Imagine that you normally take the train. One day, you see that your usual train take got derailed off the tracks! Would you be more inclined to take other modes of transport?

According to the Psychology studies presented in Thinking, Fast, and Slow, most people would choose other modes of transport. Yet in reality, the crash was just one event and does not affect the overall probability of a train crash. According to the data, you would be far more likely to die from driving a car to work than from taking the train.

The human tendency to overestimate the probability of an event based on how recently we’ve been exposed to it is known as availability bias. The more we’re exposed to an event (on the news for example), the easier we remember it. And the easier we can remember it, the higher we estimate the probability of it occurring. What ends up happening is that we overestimate the probability of unlikely events occurring, leading us to miscalculate important decisions.

Availability bias is most prominent when we are exposed to unlikely yet scary events. We think about the scary events more because they stick in our heads; we just can’t stop thinking about them! Here are a few more examples of common availability bias.

Similar to the train crash, there are other freak accident events that pop up on the news from time to time and end up making people overly scared.

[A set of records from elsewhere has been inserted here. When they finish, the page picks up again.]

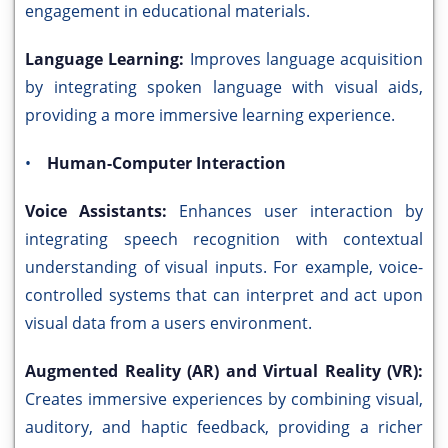
engagement in educational materials.
Language Learning:
Improves language acquisition
by integrating spoken language with visual aids,
providing a more immersive learning experience.
•
Human-Computer Interaction
Voice Assistants:
Enhances user interaction by
integrating speech recognition with contextual
understanding of visual inputs. For example, voice-
controlled systems that can interpret and act upon
visual data from a users environment.
Augmented Reality (AR) and Virtual Reality (VR):
Creates immersive experiences by combining visual,
auditory, and haptic feedback, providing a richer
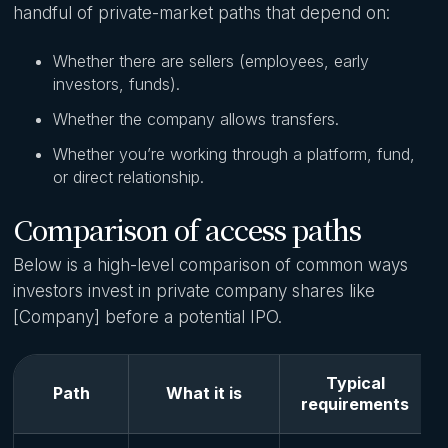
handful of private-market paths that depend on:
Whether there are sellers (employees, early
investors, funds).
Whether the company allows transfers.
Whether you’re working through a platform, fund,
or direct relationship.
Comparison of access paths
Below is a high-level comparison of common ways
investors invest in private company shares like
[Company] before a potential IPO.
Typical
Path
What it is
requirements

Everything from plane crashes, dog attacks, and getting shot by someone on the street. These are all incredibly rare events, but because it gets shown on the news we tend to be hyper-aware of them.

An availability cascade is a self-sustaining chain of events, which may start from media reports of a relatively minor event and lead up to public panic and large-scale government action.

On some occasions, a media story about a risk catches the attention of a segment of the public, which becomes aroused and worried. This emotional reaction becomes a story in itself, prompting additional coverage in the media, which in turn produces greater concern and involvement. The cycle is sometimes sped along deliberately by “availability entrepreneurs,” individuals or organizations who work to ensure a continuous flow of worrying news.

The danger is increasingly exaggerated as the media compete for attention-grabbing headlines. Rationalists and others who try to dampen the increasing fear and revulsion attract little attention, most of it hostile: anyone who claims that the danger is overstated is suspected of association with a “heinous cover-up.”